*** SUPPLIED MATERIAL ***
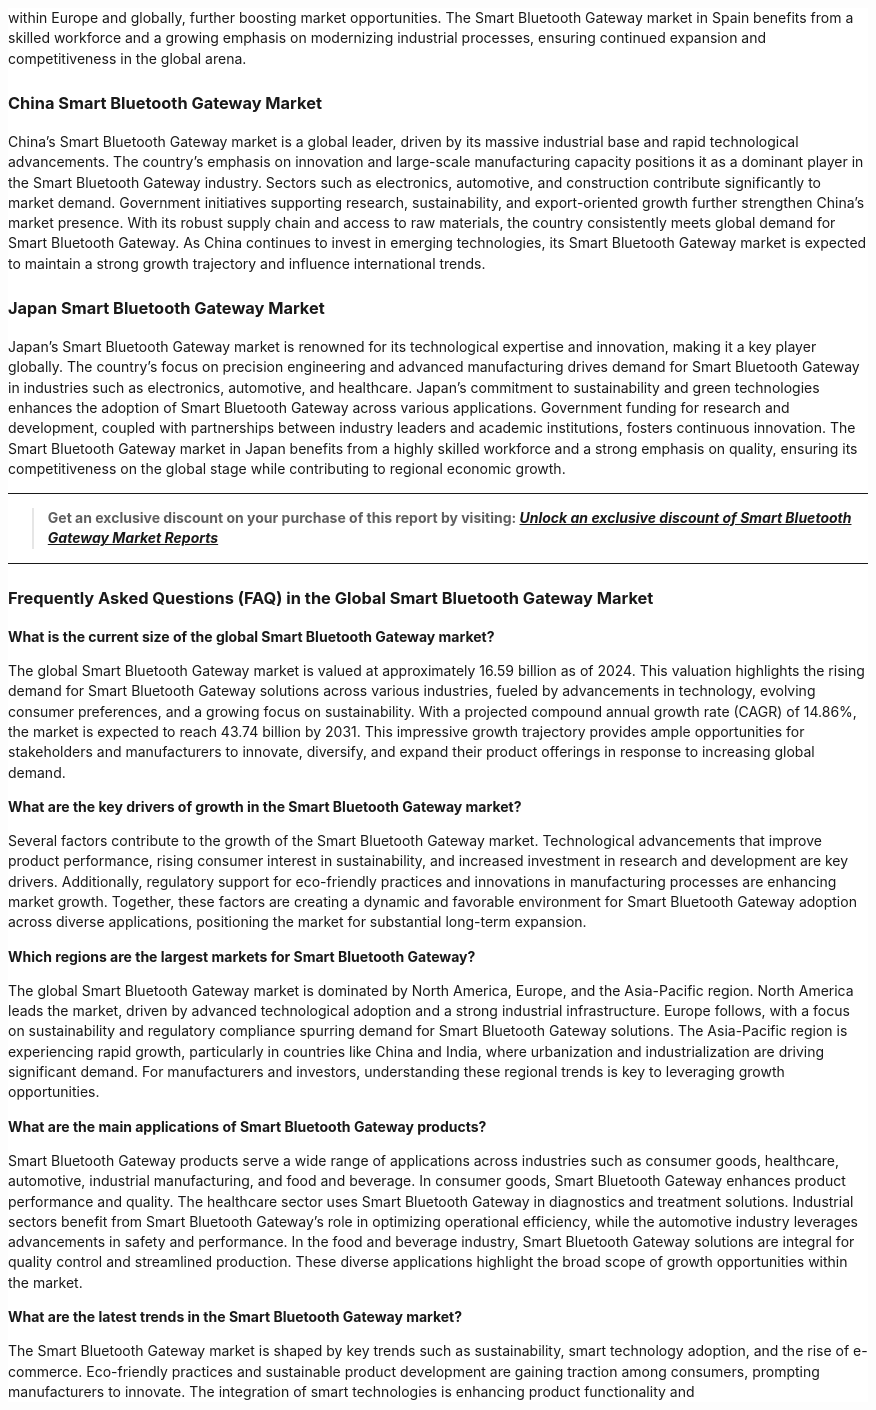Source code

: within Europe and globally, further boosting market opportunities. The Smart Bluetooth Gateway market in Spain benefits from a skilled workforce and a growing emphasis on modernizing industrial processes, ensuring continued expansion and competitiveness in the global arena.</p><h3>China Smart Bluetooth Gateway Market</h3><p>China&rsquo;s Smart Bluetooth Gateway market is a global leader, driven by its massive industrial base and rapid technological advancements. The country&rsquo;s emphasis on innovation and large-scale manufacturing capacity positions it as a dominant player in the Smart Bluetooth Gateway industry. Sectors such as electronics, automotive, and construction contribute significantly to market demand. Government initiatives supporting research, sustainability, and export-oriented growth further strengthen China&rsquo;s market presence. With its robust supply chain and access to raw materials, the country consistently meets global demand for Smart Bluetooth Gateway. As China continues to invest in emerging technologies, its Smart Bluetooth Gateway market is expected to maintain a strong growth trajectory and influence international trends.</p><h3>Japan Smart Bluetooth Gateway Market</h3><p>Japan&rsquo;s Smart Bluetooth Gateway market is renowned for its technological expertise and innovation, making it a key player globally. The country&rsquo;s focus on precision engineering and advanced manufacturing drives demand for Smart Bluetooth Gateway in industries such as electronics, automotive, and healthcare. Japan&rsquo;s commitment to sustainability and green technologies enhances the adoption of Smart Bluetooth Gateway across various applications. Government funding for research and development, coupled with partnerships between industry leaders and academic institutions, fosters continuous innovation. The Smart Bluetooth Gateway market in Japan benefits from a highly skilled workforce and a strong emphasis on quality, ensuring its competitiveness on the global stage while contributing to regional economic growth.</p><hr /><blockquote><p><strong>Get an exclusive discount on your purchase of this report by visiting: <em><a href="://marketresearchpulse.com/ask-for-discount/91426?utm_source=Github&amp;utm_medium=029">Unlock an exclusive discount of Smart Bluetooth Gateway Market Reports</a></em>&nbsp;</strong></p></blockquote><hr /><h3>Frequently Asked Questions (FAQ) in the Global Smart Bluetooth Gateway Market</h3><p><strong>What is the current size of the global Smart Bluetooth Gateway market?</strong></p><p>The global Smart Bluetooth Gateway market is valued at approximately 16.59 billion as of 2024. This valuation highlights the rising demand for Smart Bluetooth Gateway solutions across various industries, fueled by advancements in technology, evolving consumer preferences, and a growing focus on sustainability. With a projected compound annual growth rate (CAGR) of 14.86%, the market is expected to reach 43.74 billion by 2031. This impressive growth trajectory provides ample opportunities for stakeholders and manufacturers to innovate, diversify, and expand their product offerings in response to increasing global demand.</p><p><strong>What are the key drivers of growth in the Smart Bluetooth Gateway market?</strong></p><p>Several factors contribute to the growth of the Smart Bluetooth Gateway market. Technological advancements that improve product performance, rising consumer interest in sustainability, and increased investment in research and development are key drivers. Additionally, regulatory support for eco-friendly practices and innovations in manufacturing processes are enhancing market growth. Together, these factors are creating a dynamic and favorable environment for Smart Bluetooth Gateway adoption across diverse applications, positioning the market for substantial long-term expansion.</p><p><strong>Which regions are the largest markets for Smart Bluetooth Gateway?</strong></p><p>The global Smart Bluetooth Gateway market is dominated by North America, Europe, and the Asia-Pacific region. North America leads the market, driven by advanced technological adoption and a strong industrial infrastructure. Europe follows, with a focus on sustainability and regulatory compliance spurring demand for Smart Bluetooth Gateway solutions. The Asia-Pacific region is experiencing rapid growth, particularly in countries like China and India, where urbanization and industrialization are driving significant demand. For manufacturers and investors, understanding these regional trends is key to leveraging growth opportunities.</p><p><strong>What are the main applications of Smart Bluetooth Gateway products?</strong></p><p>Smart Bluetooth Gateway products serve a wide range of applications across industries such as consumer goods, healthcare, automotive, industrial manufacturing, and food and beverage. In consumer goods, Smart Bluetooth Gateway enhances product performance and quality. The healthcare sector uses Smart Bluetooth Gateway in diagnostics and treatment solutions. Industrial sectors benefit from Smart Bluetooth Gateway&rsquo;s role in optimizing operational efficiency, while the automotive industry leverages advancements in safety and performance. In the food and beverage industry, Smart Bluetooth Gateway solutions are integral for quality control and streamlined production. These diverse applications highlight the broad scope of growth opportunities within the market.</p><p><strong>What are the latest trends in the Smart Bluetooth Gateway market?</strong></p><p>The Smart Bluetooth Gateway market is shaped by key trends such as sustainability, smart technology adoption, and the rise of e-commerce. Eco-friendly practices and sustainable product development are gaining traction among consumers, prompting manufacturers to innovate. The integration of smart technologies is enhancing product functionality and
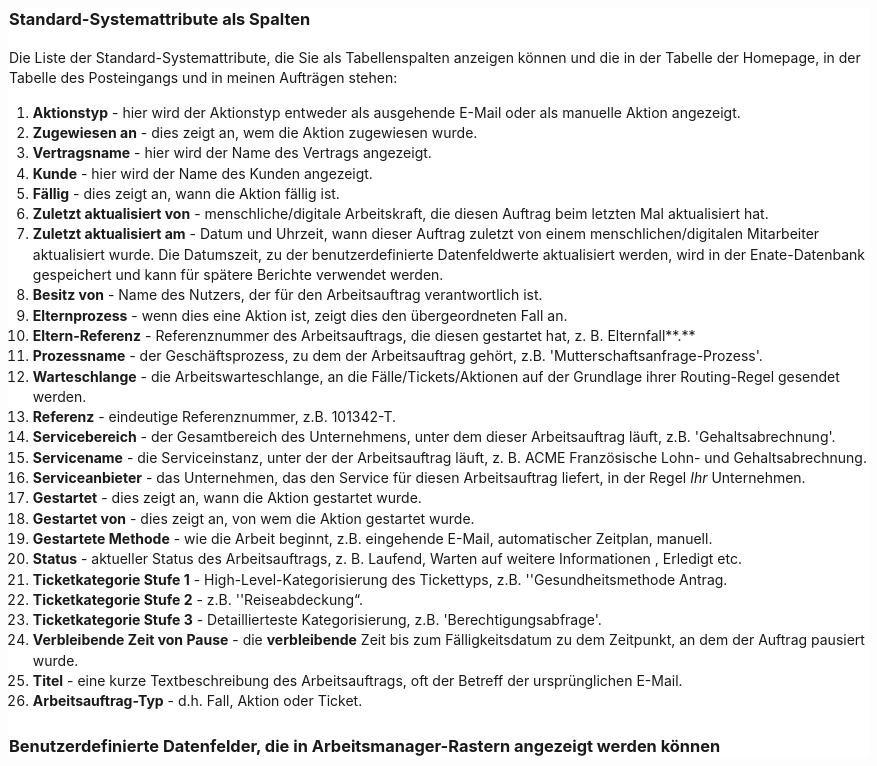 ### **Standard-Systemattribute als Spalten**

Die Liste der Standard-Systemattribute, die Sie als Tabellenspalten anzeigen können und die in der Tabelle der Homepage, in der Tabelle des Posteingangs und in meinen Aufträgen stehen:

1. **Aktionstyp** - hier wird der Aktionstyp entweder als ausgehende E-Mail oder als manuelle Aktion angezeigt.
2. **Zugewiesen an** - dies zeigt an, wem die Aktion zugewiesen wurde.
3. **Vertragsname** - hier wird der Name des Vertrags angezeigt.
4. **Kunde** - hier wird der Name des Kunden angezeigt.
5. **Fällig** - dies zeigt an, wann die Aktion fällig ist.
6. **Zuletzt aktualisiert von** - menschliche/digitale Arbeitskraft, die diesen Auftrag beim letzten Mal aktualisiert hat.
7. **Zuletzt aktualisiert am** - Datum und Uhrzeit, wann dieser Auftrag zuletzt von einem menschlichen/digitalen Mitarbeiter aktualisiert wurde. Die Datumszeit, zu der benutzerdefinierte Datenfeldwerte aktualisiert werden, wird in der Enate-Datenbank gespeichert und kann für spätere Berichte verwendet werden.
8. **Besitz von** - Name des Nutzers, der für den Arbeitsauftrag verantwortlich ist.
9. **Elternprozess** - wenn dies eine Aktion ist, zeigt dies den übergeordneten Fall an.
10. **Eltern-Referenz** - Referenznummer des Arbeitsauftrags, die diesen gestartet hat, z. B. Elternfall**.**
11. **Prozessname** - der Geschäftsprozess, zu dem der Arbeitsauftrag gehört, z.B. 'Mutterschaftsanfrage-Prozess'.
12. **Warteschlange** - die Arbeitswarteschlange, an die Fälle/Tickets/Aktionen auf der Grundlage ihrer Routing-Regel gesendet werden.
13. **Referenz** - eindeutige Referenznummer, z.B. 101342-T.
14. **Servicebereich** - der Gesamtbereich des Unternehmens, unter dem dieser Arbeitsauftrag läuft, z.B. 'Gehaltsabrechnung'.
15. **Servicename** - die Serviceinstanz, unter der der Arbeitsauftrag läuft, z. B. ACME Französische Lohn- und Gehaltsabrechnung.
16. **Serviceanbieter** - das Unternehmen, das den Service für diesen Arbeitsauftrag liefert, in der Regel _Ihr_ Unternehmen.
17. **Gestartet** - dies zeigt an, wann die Aktion gestartet wurde.
18. **Gestartet von** - dies zeigt an, von wem die Aktion gestartet wurde.
19. **Gestartete Methode** - wie die Arbeit beginnt, z.B. eingehende E-Mail, automatischer Zeitplan, manuell.
20. **Status** - aktueller Status des Arbeitsauftrags, z. B. Laufend, Warten auf weitere Informationen , Erledigt etc.
21. **Ticketkategorie Stufe 1** - High-Level-Kategorisierung des Tickettyps, z.B. ''Gesundheitsmethode Antrag.
22. **Ticketkategorie Stufe 2** - z.B. ''Reiseabdeckung“.
23. **Ticketkategorie Stufe 3** - Detaillierteste Kategorisierung, z.B. 'Berechtigungsabfrage'.
24. **Verbleibende Zeit von Pause** - die **verbleibende** Zeit bis zum Fälligkeitsdatum zu dem Zeitpunkt, an dem der Auftrag pausiert wurde.
25. **Titel** - eine kurze Textbeschreibung des Arbeitsauftrags, oft der Betreff der ursprünglichen E-Mail.
26. **Arbeitsauftrag-Typ** - d.h. Fall, Aktion oder Ticket.

### **Benutzerdefinierte Datenfelder, die in Arbeitsmanager-Rastern angezeigt werden können**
***
Repeat only the lines starting at the one that contains "25. **Titel** - eine" and ending at the last line above, exactly as written.

25. **Titel** - eine kurze Textbeschreibung des Arbeitsauftrags, oft der Betreff der ursprünglichen E-Mail.
26. **Arbeitsauftrag-Typ** - d.h. Fall, Aktion oder Ticket.

### **Benutzerdefinierte Datenfelder, die in Arbeitsmanager-Rastern angezeigt werden können**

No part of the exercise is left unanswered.